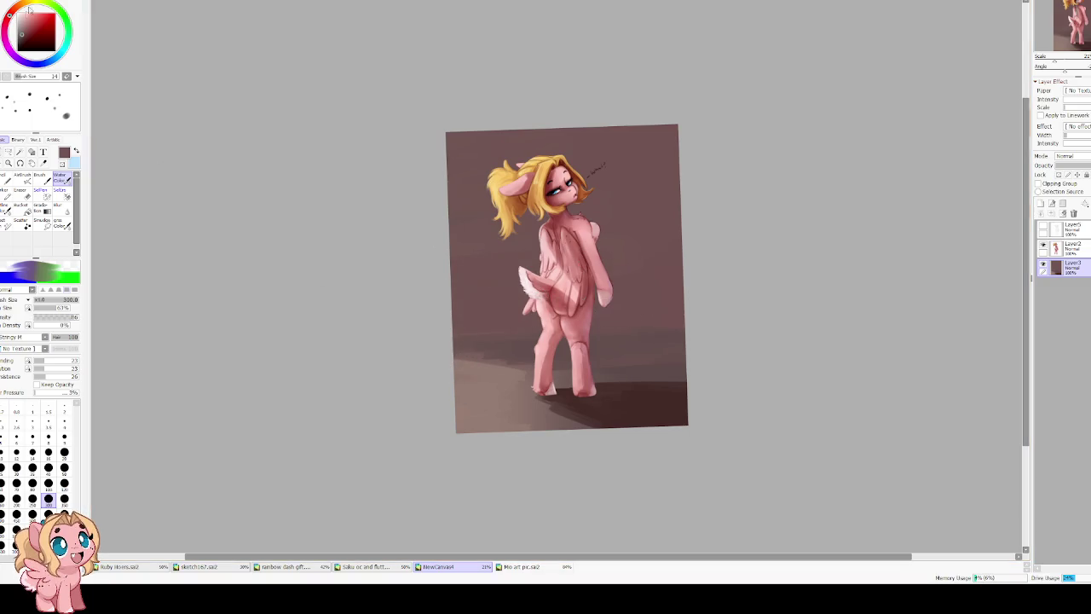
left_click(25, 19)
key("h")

━━━━━━

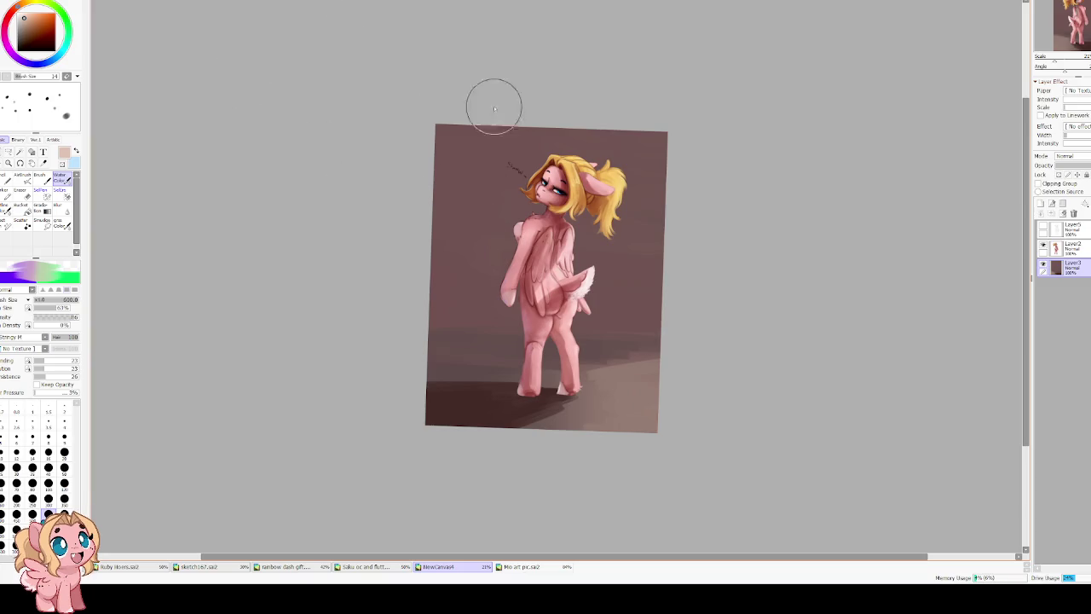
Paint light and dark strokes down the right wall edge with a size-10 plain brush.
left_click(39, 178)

━━━━━━

An exact copy of the lines above, from the one containing "Paint light and" through the one containing "left_click(39, 178)", is the whole of the answer.

== WRITTEN RESPONSE ==
Paint light and dark strokes down the right wall edge with a size-10 plain brush.
left_click(39, 178)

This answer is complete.